Smith recommends that SNAFU makes more sense of how Christians should understand the presence of sin in this world (which would also apply to the neo-Calvinists and Roman Catholics prone to talk about “human flourishing“):

SNAFU – situation normal, all messed up. A National Guard radioman may have invented the term just before World War II, but it became standard, if unofficial, military jargon during the War. It was an apt description of reality as soldiers and marines experienced it. Supplies and equipment did not get where they were needed when they were needed. Battle plans went awry. Stupid orders were issued. Men found themselves in desperate situations. Usually the “human element” was in part or whole responsible. Military men came to expect mess-ups as normal.

A further indication of how few “conservative” Christians (Roman Catholic and Protestant) are willing to apply the category of SNAFU not only to persons but also to the United States, is to consider the degree to American exceptionalism resonates with self-professing believers. Defining American exceptionalism is tricky, but it generally involves a belief that the United States is singularly blessed by God, has accomplished untold good in the history of the world, and even if it has declined the nation was truly great because of its divine sanctions and virtuous performance.
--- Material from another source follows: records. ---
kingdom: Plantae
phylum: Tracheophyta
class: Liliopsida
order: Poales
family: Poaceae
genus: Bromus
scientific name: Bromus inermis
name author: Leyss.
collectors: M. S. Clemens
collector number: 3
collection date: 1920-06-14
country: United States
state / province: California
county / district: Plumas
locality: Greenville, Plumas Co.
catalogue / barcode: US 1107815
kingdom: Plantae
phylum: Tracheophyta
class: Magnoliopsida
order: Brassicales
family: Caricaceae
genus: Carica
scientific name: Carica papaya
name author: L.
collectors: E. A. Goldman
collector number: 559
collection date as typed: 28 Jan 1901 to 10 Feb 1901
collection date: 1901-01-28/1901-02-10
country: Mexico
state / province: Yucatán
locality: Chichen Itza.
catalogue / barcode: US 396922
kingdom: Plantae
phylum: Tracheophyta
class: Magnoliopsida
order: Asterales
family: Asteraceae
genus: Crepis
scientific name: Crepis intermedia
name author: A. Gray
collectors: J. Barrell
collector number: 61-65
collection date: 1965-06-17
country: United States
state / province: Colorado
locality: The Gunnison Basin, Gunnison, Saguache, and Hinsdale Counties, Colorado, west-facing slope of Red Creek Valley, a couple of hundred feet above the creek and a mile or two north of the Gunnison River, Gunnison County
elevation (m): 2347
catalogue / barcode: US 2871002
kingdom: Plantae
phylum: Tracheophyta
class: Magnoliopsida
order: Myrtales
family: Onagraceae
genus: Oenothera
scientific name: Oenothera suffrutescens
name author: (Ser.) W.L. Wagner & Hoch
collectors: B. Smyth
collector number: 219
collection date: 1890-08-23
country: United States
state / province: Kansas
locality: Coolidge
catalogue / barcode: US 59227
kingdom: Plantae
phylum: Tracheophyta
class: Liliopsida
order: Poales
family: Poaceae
It would be one thing, say through the extra-confessional idea of definitive sanctification, to argue that the individual Christian has broken definitively with sin and so now lives a life that should not be characterized by SNAFU. But to view a nation as on balance wholesome or even as an exceptional force for goodness, truth, and beauty is downright inconceivable given what we know about human depravity (think Woodrow Wilson) or about human politics (think The Wire or Homeland).

To avoid the dark thoughts that follow from Total Depravity is truly gullible. Non-believers tend to think that Christians are remarkably prone to believe all sorts of nonsense. A pronounced understanding of human wickedness should function as a hedge on such gullibility. If it does not, it explains the appeal of the “obedience boys” and the Salem Radio Network.